Distil-Large-v3.5
Property | Value |
---|---|
Parameter Count | 756M parameters |
License | MIT |
Paper | arXiv:2311.00430 |
Training Data | 98,000 hours of audio |
Speed Improvement | 1.46x faster than base model |
What is distil-large-v3.5?
Distil-Large-v3.5 is a knowledge-distilled version of OpenAI's Whisper-Large-v3, specifically designed for efficient speech recognition. This model represents a significant advancement in the Distil-Whisper family, trained on an extensive dataset of 98,000 hours of diverse audio content. It achieves remarkable efficiency while maintaining competitive accuracy, offering a 1.46x speed improvement over the original model.
Implementation Details
The model employs an encoder-decoder architecture optimized for speech recognition tasks. It features a streamlined decoder that accounts for over 90% of inference time, with specific optimizations including patient teacher training with aggressive data augmentation and an extended 80-epoch training schedule.

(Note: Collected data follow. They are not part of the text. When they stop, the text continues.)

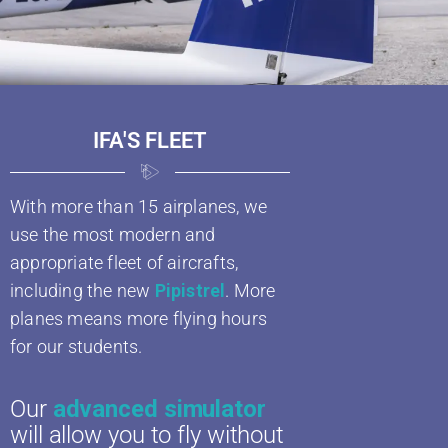
IFA'S FLEET
With more than 15 airplanes, we
use the most modern and
appropriate fleet of aircrafts,
including the new
Pipistrel
. More
planes means more flying hours
for our students.
Our
advanced simulator
will allow you to fly without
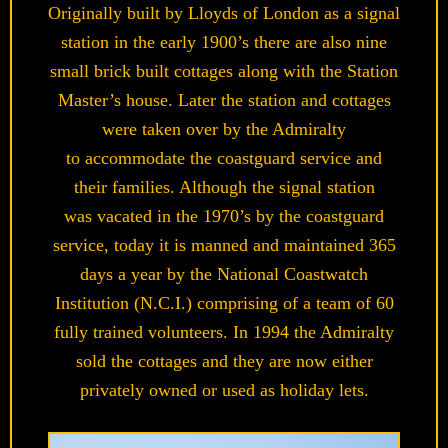
Originally built by Lloyds of London as a signal
station in the early 1900’s there are also nine
small brick built cottages along with the Station
Master’s house. Later the station and cottages
were taken over by the Admiralty
to accommodate the coastguard service and
their families. Although the signal station
was vacated in the 1970’s by the coastguard
service, today it is manned and maintained 365
days a year by the National Coastwatch
Institution (N.C.I.) comprising of a team of 60
fully trained volunteers. In 1994 the Admiralty
sold the cottages and they are now either
privately owned or used as holiday lets.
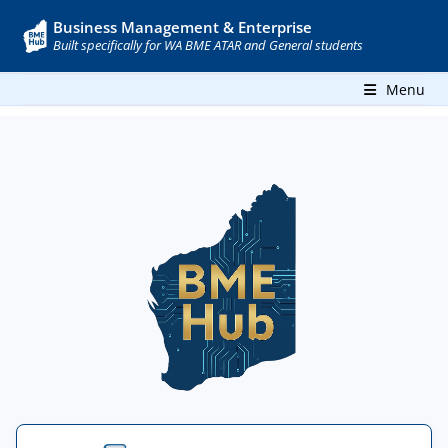
Business Management & Enterprise
Built specifically for WA BME ATAR and General students
Menu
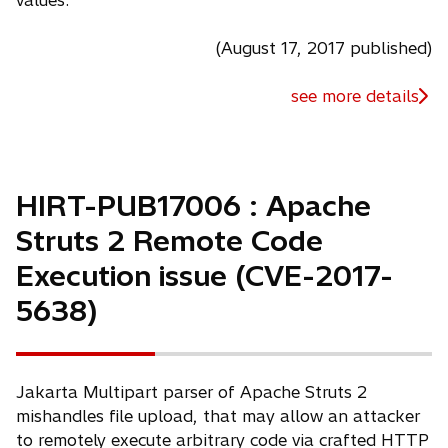
values.
(August 17, 2017 published)
see more details
HIRT-PUB17006 : Apache
Struts 2 Remote Code
Execution issue (CVE-2017-
5638)
Jakarta Multipart parser of Apache Struts 2
mishandles file upload, that may allow an attacker
to remotely execute arbitrary code via crafted HTTP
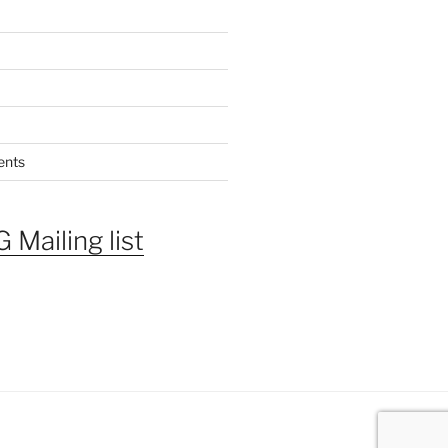
ents
 Mailing list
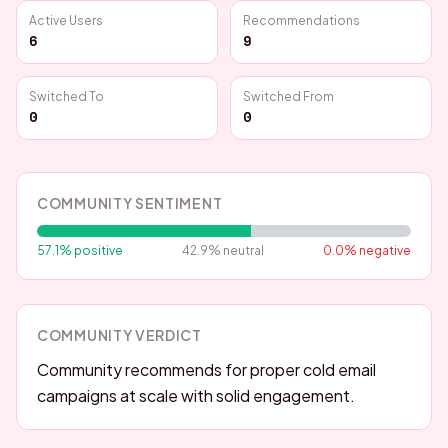
Active Users
Recommendations
6
9
Switched To
Switched From
0
0
COMMUNITY SENTIMENT
57.1
% positive
42.9
% neutral
0.0
% negative
COMMUNITY VERDICT
Community recommends for proper cold email
campaigns at scale with solid engagement.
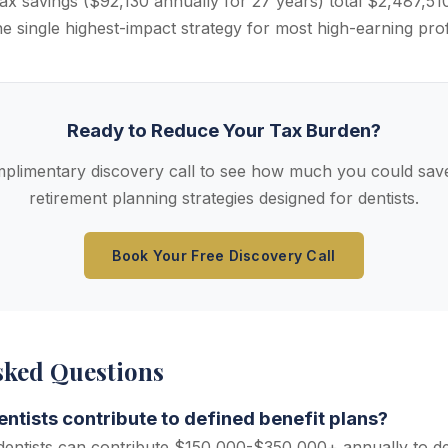
ax savings ($92,130 annually for 27 years) total $2,487,51
he single highest-impact strategy for most high-earning pro
Ready to Reduce Your Tax Burden?
plimentary discovery call to see how much you could save
retirement planning strategies designed for dentists.
Book Your Free Discovery Call
sked Questions
tists contribute to defined benefit plans?
entists can contribute $150,000-$350,000+ annually to de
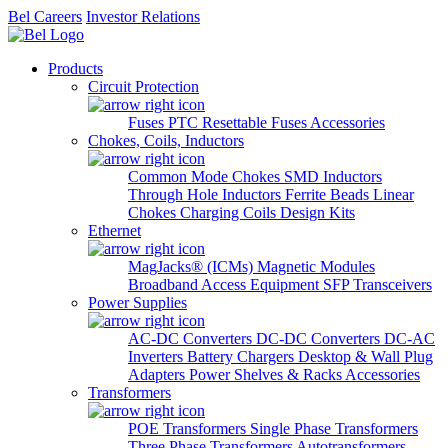
Bel Careers
Investor Relations
Products
Circuit Protection
Fuses
PTC Resettable Fuses
Accessories
Chokes, Coils, Inductors
Common Mode Chokes
SMD Inductors
Through Hole Inductors
Ferrite Beads
Linear
Chokes
Charging Coils
Design Kits
Ethernet
MagJacks® (ICMs)
Magnetic Modules
Broadband Access Equipment
SFP Transceivers
Power Supplies
AC-DC Converters
DC-DC Converters
DC-AC
Inverters
Battery Chargers
Desktop & Wall Plug
Adapters
Power Shelves & Racks
Accessories
Transformers
POE Transformers
Single Phase Transformers
Three Phase Transformers
Autotransformers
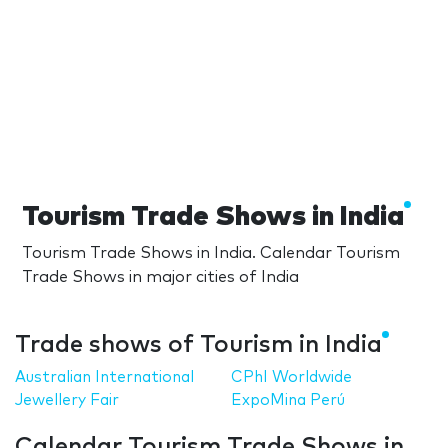
Tourism Trade Shows in India
Tourism Trade Shows in India. Calendar Tourism
Trade Shows in major cities of India
Trade shows of Tourism in India
Australian International
CPhI Worldwide
Jewellery Fair
ExpoMina Perú
Calendar Tourism Trade Shows in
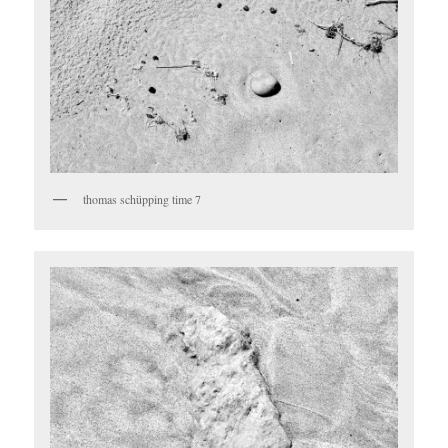
thomas schüpping time 7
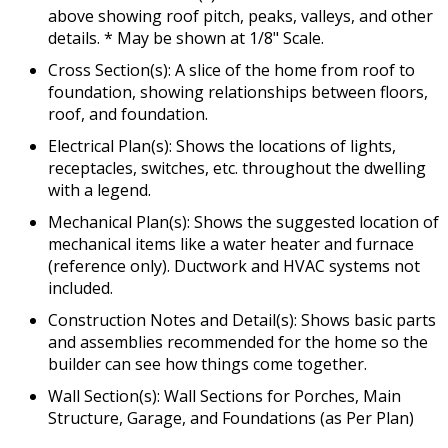
above showing roof pitch, peaks, valleys, and other
details. * May be shown at 1/8" Scale.
Cross Section(s): A slice of the home from roof to
foundation, showing relationships between floors,
roof, and foundation.
Electrical Plan(s): Shows the locations of lights,
receptacles, switches, etc. throughout the dwelling
with a legend.
Mechanical Plan(s): Shows the suggested location of
mechanical items like a water heater and furnace
(reference only). Ductwork and HVAC systems not
included.
Construction Notes and Detail(s): Shows basic parts
and assemblies recommended for the home so the
builder can see how things come together.
Wall Section(s): Wall Sections for Porches, Main
Structure, Garage, and Foundations (as Per Plan)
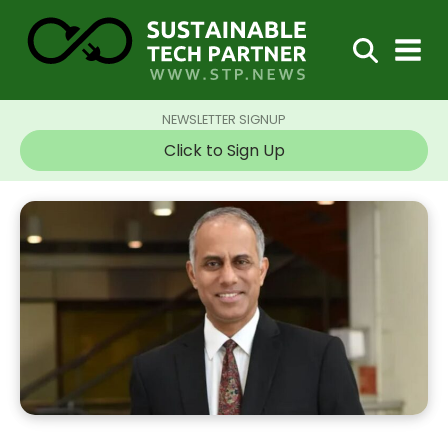
NEWSLETTER SIGNUP
Click to Sign Up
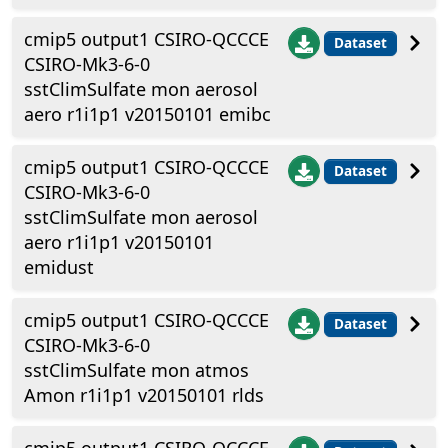
cmip5 output1 CSIRO-QCCCE
Dataset
CSIRO-Mk3-6-0
sstClimSulfate mon aerosol
aero r1i1p1 v20150101 emibc
cmip5 output1 CSIRO-QCCCE
Dataset
CSIRO-Mk3-6-0
sstClimSulfate mon aerosol
aero r1i1p1 v20150101
emidust
cmip5 output1 CSIRO-QCCCE
Dataset
CSIRO-Mk3-6-0
sstClimSulfate mon atmos
Amon r1i1p1 v20150101 rlds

- Encoder-decoder architecture with focus on decoder optimization
- Trained using 64 H100 GPUs on the Jean Zay cluster
- Implements Flash Attention 2 and Torch SDPA for improved performance
- Supports both sequential and chunked long-form transcription
Core Capabilities
- Short-form transcription with 7.08% WER on out-of-distribution data
- Long-form transcription with 11.39% WER on out-of-distribution data
- Supports speculative decoding for 2x faster inference with Whisper-Large-v3
- Compatible with multiple frameworks including Whisper.cpp, Faster-Whisper, and Candle
Frequently Asked Questions
Q: What makes this model unique?
The model combines extensive training data (98k hours), patient teacher training, and aggressive data augmentation to achieve superior performance while maintaining high efficiency. It's specifically optimized for both short and long-form transcription tasks.
Q: What are the recommended use cases?
The model is ideal for production environments requiring efficient speech recognition, particularly where a balance between speed and accuracy is crucial. It excels in both short-form transcription tasks and can handle long-form content through either sequential or chunked processing approaches.